EXERCISE DIRECTIONS:
Output the records exactly as they appear, with no pictures included.

══ DATA LISTING

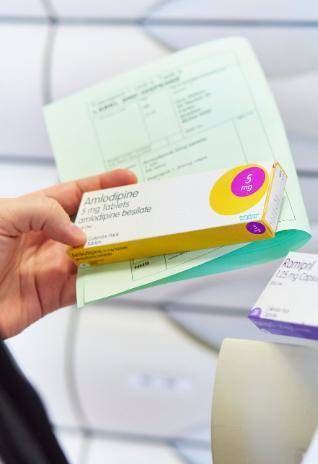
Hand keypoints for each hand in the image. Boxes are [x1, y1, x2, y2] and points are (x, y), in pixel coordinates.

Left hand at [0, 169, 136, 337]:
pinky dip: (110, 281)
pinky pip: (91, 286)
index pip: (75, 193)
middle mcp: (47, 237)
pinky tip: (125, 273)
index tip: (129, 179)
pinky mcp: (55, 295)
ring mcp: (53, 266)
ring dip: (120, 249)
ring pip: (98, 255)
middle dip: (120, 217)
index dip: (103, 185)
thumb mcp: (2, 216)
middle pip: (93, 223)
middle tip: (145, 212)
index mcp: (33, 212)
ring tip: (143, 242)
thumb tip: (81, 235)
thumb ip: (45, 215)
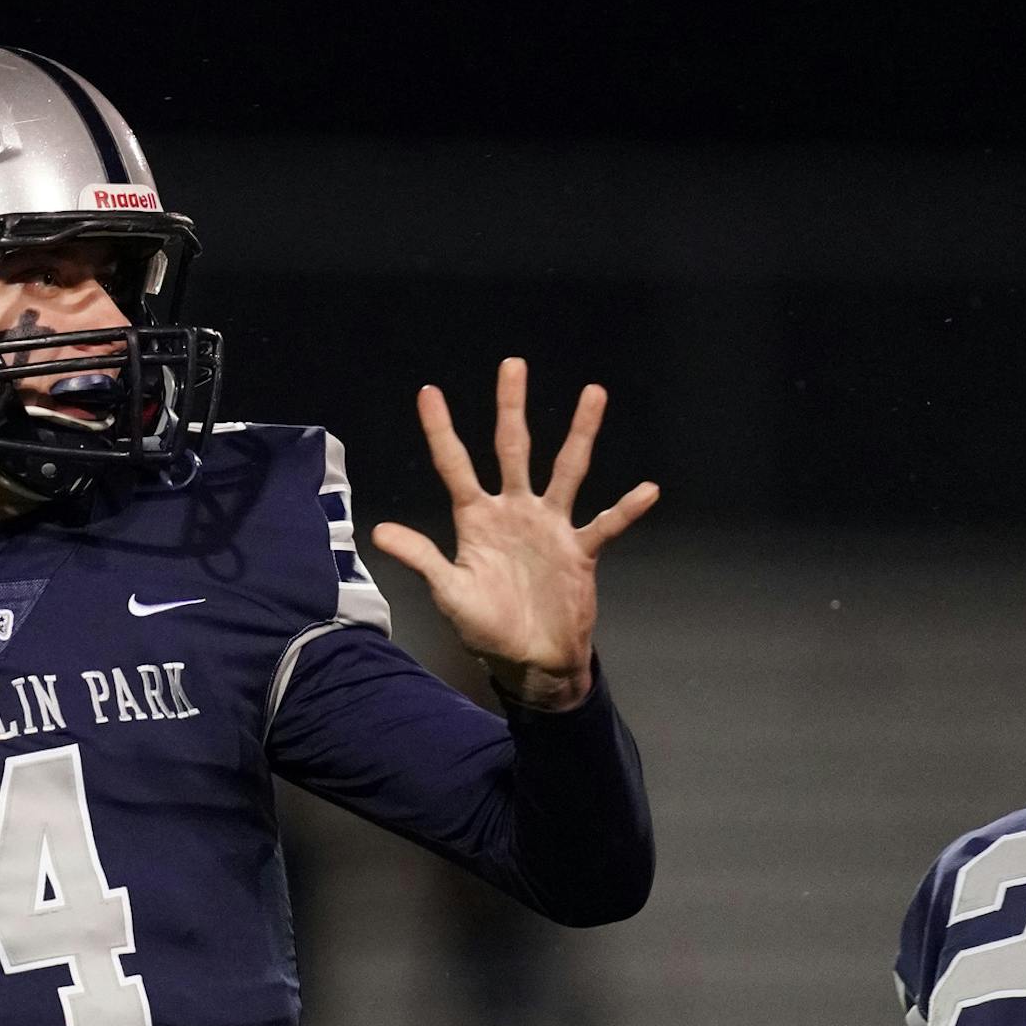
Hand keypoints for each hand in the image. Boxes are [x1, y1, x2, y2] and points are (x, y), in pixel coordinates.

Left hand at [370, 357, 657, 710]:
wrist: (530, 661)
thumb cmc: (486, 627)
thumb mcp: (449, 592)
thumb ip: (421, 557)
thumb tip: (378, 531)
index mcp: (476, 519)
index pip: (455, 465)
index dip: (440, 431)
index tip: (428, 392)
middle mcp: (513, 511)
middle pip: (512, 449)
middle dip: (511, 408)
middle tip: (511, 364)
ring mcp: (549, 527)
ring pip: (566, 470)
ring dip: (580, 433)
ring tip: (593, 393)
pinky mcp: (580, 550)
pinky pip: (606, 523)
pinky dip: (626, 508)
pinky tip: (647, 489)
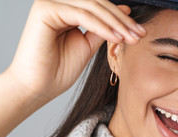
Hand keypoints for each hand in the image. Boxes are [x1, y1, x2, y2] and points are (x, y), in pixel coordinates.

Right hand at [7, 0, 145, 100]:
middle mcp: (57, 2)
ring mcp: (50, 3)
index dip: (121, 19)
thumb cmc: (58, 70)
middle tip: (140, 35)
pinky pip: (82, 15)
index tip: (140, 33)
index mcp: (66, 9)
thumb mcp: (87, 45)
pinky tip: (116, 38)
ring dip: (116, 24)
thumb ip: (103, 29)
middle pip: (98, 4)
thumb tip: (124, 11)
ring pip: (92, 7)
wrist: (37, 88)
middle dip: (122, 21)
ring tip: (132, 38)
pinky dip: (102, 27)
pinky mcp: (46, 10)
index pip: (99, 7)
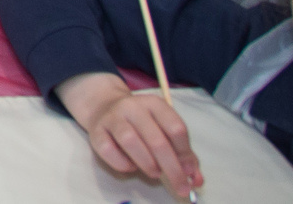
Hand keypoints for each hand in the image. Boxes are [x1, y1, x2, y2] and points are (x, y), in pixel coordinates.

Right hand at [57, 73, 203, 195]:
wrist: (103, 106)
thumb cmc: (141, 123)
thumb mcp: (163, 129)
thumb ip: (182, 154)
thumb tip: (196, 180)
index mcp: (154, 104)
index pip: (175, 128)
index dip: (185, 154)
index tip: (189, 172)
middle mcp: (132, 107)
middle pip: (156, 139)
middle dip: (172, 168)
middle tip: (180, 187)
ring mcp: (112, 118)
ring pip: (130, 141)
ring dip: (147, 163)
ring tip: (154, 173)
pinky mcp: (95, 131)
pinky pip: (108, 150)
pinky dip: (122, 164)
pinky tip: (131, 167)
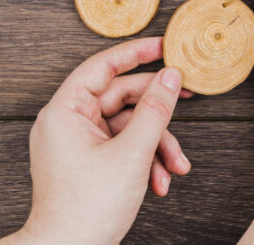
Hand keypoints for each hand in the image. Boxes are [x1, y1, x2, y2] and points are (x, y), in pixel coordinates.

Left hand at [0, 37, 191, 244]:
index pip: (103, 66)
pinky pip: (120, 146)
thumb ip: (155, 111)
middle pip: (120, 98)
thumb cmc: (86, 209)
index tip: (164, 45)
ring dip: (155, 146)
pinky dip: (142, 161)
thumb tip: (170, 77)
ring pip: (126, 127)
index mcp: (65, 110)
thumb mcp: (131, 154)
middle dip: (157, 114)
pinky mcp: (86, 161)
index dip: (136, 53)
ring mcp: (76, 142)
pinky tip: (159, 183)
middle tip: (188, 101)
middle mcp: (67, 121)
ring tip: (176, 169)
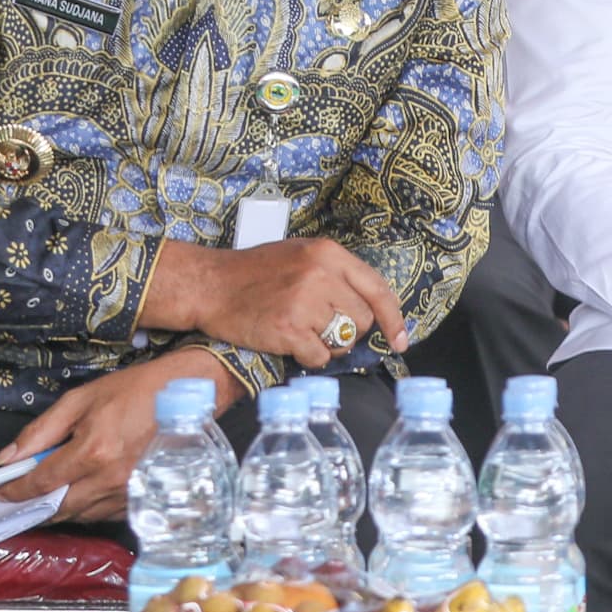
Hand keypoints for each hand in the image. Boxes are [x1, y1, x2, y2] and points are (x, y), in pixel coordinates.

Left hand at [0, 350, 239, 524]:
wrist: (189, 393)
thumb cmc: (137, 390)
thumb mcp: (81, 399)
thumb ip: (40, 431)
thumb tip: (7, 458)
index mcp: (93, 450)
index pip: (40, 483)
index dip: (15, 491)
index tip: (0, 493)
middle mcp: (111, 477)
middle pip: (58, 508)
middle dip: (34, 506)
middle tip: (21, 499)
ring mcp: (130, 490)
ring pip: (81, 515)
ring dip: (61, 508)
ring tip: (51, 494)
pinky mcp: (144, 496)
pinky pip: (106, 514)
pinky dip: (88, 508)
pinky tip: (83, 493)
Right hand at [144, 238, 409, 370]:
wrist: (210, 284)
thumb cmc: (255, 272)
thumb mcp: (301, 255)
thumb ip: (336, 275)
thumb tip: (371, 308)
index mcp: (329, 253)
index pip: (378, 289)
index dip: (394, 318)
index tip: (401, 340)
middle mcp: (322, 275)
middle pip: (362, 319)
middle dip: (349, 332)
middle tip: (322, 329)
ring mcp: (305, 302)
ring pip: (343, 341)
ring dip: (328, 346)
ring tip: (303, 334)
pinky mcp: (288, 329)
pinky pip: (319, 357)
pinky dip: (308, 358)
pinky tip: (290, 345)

════

OUTPUT BELOW:
Hand keypoints for each hand in the image. Boxes are [x1, y1, x2, y2] and points are (x, y), in pixel coordinates.

Left hand at [0, 169, 136, 337]:
pinky dip: (110, 281)
pinky pip: (91, 286)
index pip: (75, 193)
middle mcp: (47, 237)
pinky tip: (125, 273)
index tip: (129, 179)
pinky mcp: (55, 295)
ring mcp: (53, 266)
ring dip: (120, 249)
ring pip: (98, 255)
middle dip: (120, 217)
index dip: (103, 185)
thumb mcp: (2, 216)
middle pip: (93, 223)
middle tip: (145, 212)
index mcp: (33, 212)
ring tip: (143, 242)
thumb tip: (81, 235)
thumb ip: (45, 215)
Hand keypoints for each hand in the image. Boxes are [x1, y1, x2, y2] and points are (x, y), in pixel coordinates.

Left hand at [370, 357, 657, 710]:
wrist: (530, 661)
thumb cmc: (486, 627)
thumb mcp: (449, 592)
thumb ip: (421, 557)
thumb tip: (378, 531)
index mcp: (476, 519)
index pip: (455, 465)
index dip: (440, 431)
index tip: (428, 392)
middle mcp: (513, 511)
middle pip: (512, 449)
middle dip: (511, 408)
middle tip: (511, 364)
ring mcp: (549, 527)
ring pip: (566, 470)
ring dip: (580, 433)
ring tip: (593, 393)
pinky mcp: (580, 550)
pinky pip: (606, 523)
pinky dip: (626, 508)
pinky tip: (647, 489)
Hand keypoints for each hand in the image. Boxes are [x1, y1, x2, y2] and points are (x, y), in pixel coordinates.

Right hand at [7, 0, 145, 100]:
middle mcp: (57, 2)
ring mcp: (50, 3)
index dip: (121, 19)
thumb cmc: (58, 70)
middle tip: (140, 35)
pinky pip: (82, 15)
index tip: (140, 33)
index mcp: (66, 9)
thumb mcp: (87, 45)
pinky tip: (116, 38)
ring dip: (116, 24)
thumb ip: (103, 29)
middle pip: (98, 4)
thumb tip: (124, 11)
ring pip: (92, 7)
wrist: (37, 88)
middle dip: (122, 21)
ring tip: (132, 38)
pinky dip: (102, 27)
pinky mcp: (46, 10)
index pip: (99, 7)
Hand keypoints for each hand in the image. Boxes are [x1, y1, x2, y2] and points are (x, y), in pixel coordinates.

Right hand at [57, 73, 203, 195]:
wrist: (103, 106)
thumb cmc: (141, 123)
thumb mcp: (163, 129)
thumb ip: (182, 154)
thumb tip: (196, 180)
index mcp: (154, 104)
index pip: (175, 128)
index dip: (185, 154)
index tip: (189, 172)
middle mcp: (132, 107)
middle pip: (156, 139)
middle dip: (172, 168)
middle tip: (180, 187)
ring mcp: (112, 118)
ring pip: (130, 141)
ring dip: (147, 163)
ring tip: (154, 173)
pinky mcp: (95, 131)
pinky pip: (108, 150)
pinky dip: (122, 164)
pinky tip: (131, 167)
Hand keypoints for each hand in the image. Boxes are [x1, y1, x2, y2] and points are (x, y), in pixel coordinates.

Left hand at [0, 37, 191, 244]:
index pip: (103, 66)
pinky pip: (120, 146)
thumb ip: (155, 111)
middle pip: (120, 98)
thumb cmc: (86, 209)
index tip: (164, 45)
ring dip: (155, 146)
pinky dip: (142, 161)
thumb tip: (170, 77)
ring pip: (126, 127)
index mcp: (65, 110)
thumb mcp: (131, 154)
middle dip: (157, 114)
pinky mcp: (86, 161)
index dip: (136, 53)
ring mcp: (76, 142)
pinky tip: (159, 183)
middle tip: (188, 101)
middle mcp: (67, 121)
ring tip: (176, 169)
Hand keypoints for each hand in the image. Boxes are [x1, y1, x2, y2] and points are (x, y), in pixel coordinates.

Left hand at [0, 350, 239, 524]:
wrist: (189, 393)
thumb cmc: (137, 390)
thumb mcp: (81, 399)
thumb ip: (40, 431)
thumb tip: (7, 458)
index mcp: (93, 450)
index pip: (40, 483)
index dip: (15, 491)
index tip: (0, 493)
middle mcp: (111, 477)
middle pip: (58, 508)
middle dip: (34, 506)
middle tip: (21, 499)
ring mcp: (130, 490)
ring pip: (81, 515)
ring dip: (61, 508)
ring tip: (51, 494)
pinky mcp: (144, 496)
pinky pip: (106, 514)
pinky dip: (88, 508)
pinky tip: (83, 493)
Right hand at [144, 238, 409, 370]:
wrist: (210, 284)
thumb cmc: (255, 272)
thumb mcp: (301, 255)
thumb ip: (336, 275)
thumb tip: (371, 308)
index mcp: (329, 253)
index pip: (378, 289)
index dip: (394, 318)
index tip: (401, 340)
middle mcp: (322, 275)
middle pip: (362, 319)
middle dip: (349, 332)
middle tip: (322, 329)
ring mcp: (305, 302)
ring pip: (343, 341)
ring dip: (328, 346)
ring tip: (303, 334)
pinky mcp: (288, 329)
pinky pip: (319, 357)
pinky dip: (308, 358)
pinky tip: (290, 345)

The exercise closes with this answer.